Энергия вымысла
Энергия вымысла
«Почему песни не брали? Да нет у него почти ни одной песни без подтекста. У него в каждой строчке столько философии!» – говорит Вадим Туманов.
Все точно: сложности с «прохождением» песен Высоцкого были обусловлены прежде всего остротой социального подтекста. Если даже «егеря» не могли этот подтекст расшифровать, все равно на всякий случай огораживали Высоцкого от читателей красными флажками. Дескать, черт его знает, у него невиннейшие вещи приобретают какой-то сомнительный смысл будь то утренняя гимнастика, или прыжки в длину, или все эти жирафы и мангусты… И верно, что подтекст не только социальный, но и философский.
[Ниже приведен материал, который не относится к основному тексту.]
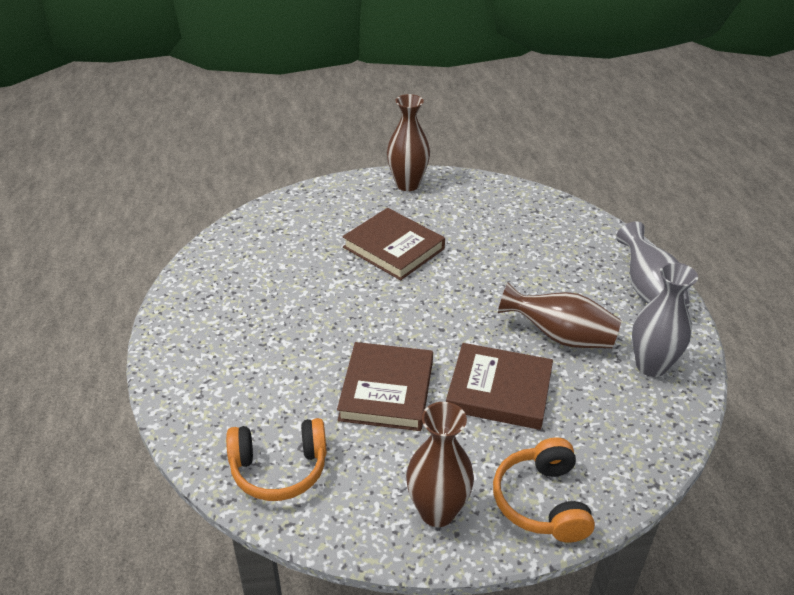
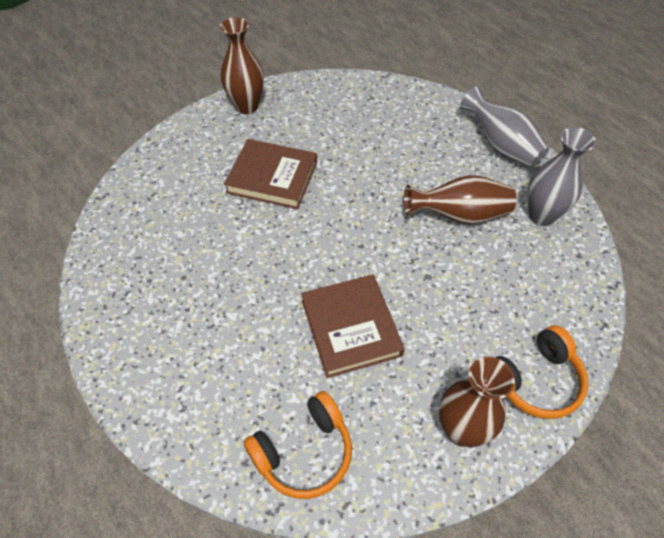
camera: 25 degrees left, 15 degrees up
(499, 390) = (442, 288): brown book -> none
(542, 501) = (534, 380): orange headphones -> orange headphones turned 90 degrees counterclockwise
Сейчас, когда огороженный флажками тематический круг приятно расширился, когда можно об очень многом говорить открытым текстом, – песни Высоцкого не стали менее интересными и живыми. Потому что их автор не шифровал запрещенные для упоминания факты, он не облекал в аллегорическую оболочку крамольно-либеральные трюизмы, – он мыслил двупланово. И в двуплановости этой отражались не только сиюминутные противоречия, но и противоречия более крупного масштаба.
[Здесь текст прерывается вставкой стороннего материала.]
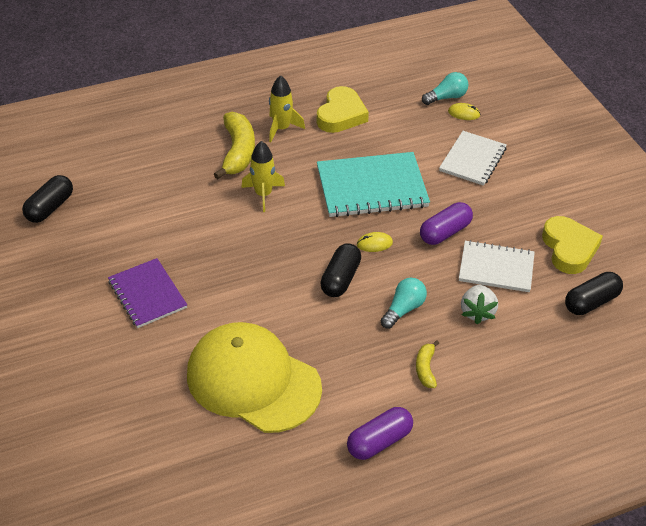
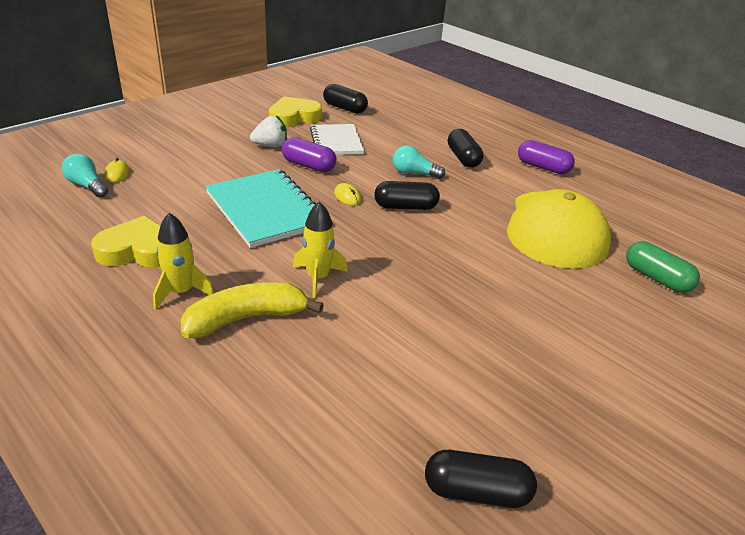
camera: 115 degrees left, 10 degrees down
(144, 416) = (656, 278): none -> green capsule
(147, 294) = (532, 323): purple notebook -> none
(425, 369) = (463, 158): yellow banana -> black capsule
(473, 160) = (196, 162): white notebook -> none
(477, 312) = (390, 145): white strawberry -> white strawberry (270, 145)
Поэтому сохраняют динамику и глубину очень индивидуальные, «фирменные» сюжетные метафоры Высоцкого. В них прослеживается такая логика зарождения и развития: от слова – к образу; от образа – к сюжету. Если идти от готовой мысли, подбирая к ней образно-сюжетную ткань, то получается в лучшем случае дидактическая иллюстрация, а в худшем – нарочитая аллегория, к которой желательно и самого автора приложить, чтобы он разъяснил, что имел в виду. А вот Высоцкий категорически отказывался свои образы и сюжеты расшифровывать: «Мне часто присылают письма, в которых спрашивают: „Что вы имели в виду в той или иной песне?“ Ну, кстати, что я имел в виду, то и написал. А как меня люди поняли, зависит, конечно, от многих вещей от меры образованности, от опыта жизненного и так далее. Некоторые иногда попадают в точку, иногда – рядом, и я как раз больше всего люблю, когда рядом: значит, в песне было что-то, на что я даже не обратил особого внимания. Может, не имел этого в виду точно и конкретно, но что-то подобное где-то там в подсознании было. И ведь было бы ужасно, если б мы все это имели в виду, когда пишем, – тогда бы мы просто ничего вообще не написали».
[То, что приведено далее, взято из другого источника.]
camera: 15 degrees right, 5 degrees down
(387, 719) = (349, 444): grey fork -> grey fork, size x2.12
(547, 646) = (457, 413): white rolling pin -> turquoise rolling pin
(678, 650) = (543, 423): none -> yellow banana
Действительно, в искусстве невозможна передача смысла по принципу «один к одному». Если произведение удалось, оно может сказать читателю, зрителю, слушателю больше, чем имел в виду автор. Свойство художественного слова, образа, сюжета – многозначность, и никакая читательская или критическая трактовка всего обилия смысловых оттенков не схватит. Тут и сам автор не может точно оценить, кто попал «в точку», а кто «рядом», недаром Высоцкому так нравились интерпретации, попадающие «рядом», раскрывающие еще один слой смыслового подтекста.
Дух плюрализма, пронизывающий всю поэтику Высоцкого, сказывается и здесь. Не надо какой-то одной, господствующей интерпретации той или иной песни. Пусть каждый из нас выскажется, сформулирует свое понимание текста, а заодно – и свое понимание жизни. Не надо только одного – демагогии и доносов, не надо трактовок, имеющих своей целью скомпрометировать автора. К сожалению, такие «интерпретации», далекие от художественного мира Высоцкого, от самого эмоционально-смыслового нерва песен, появлялись и при его жизни («Спасибо вам, мои корреспонденты, //Что вы неверно поняли меня», – с горестной иронией реагировал на них автор), и после его смерти. Но не о них речь
А речь о том, что и единомышленникам Высоцкого есть что обсудить, есть о чем поспорить. Обмен трактовками, индивидуальными прочтениями конкретных песен – вот чего, честно говоря, не хватает в нынешней ситуации. Очень много глобальных суждений о Высоцком – и слишком мало разборов произведений. А ведь лучше идти от частного – к общему, от фактов – к поискам закономерностей.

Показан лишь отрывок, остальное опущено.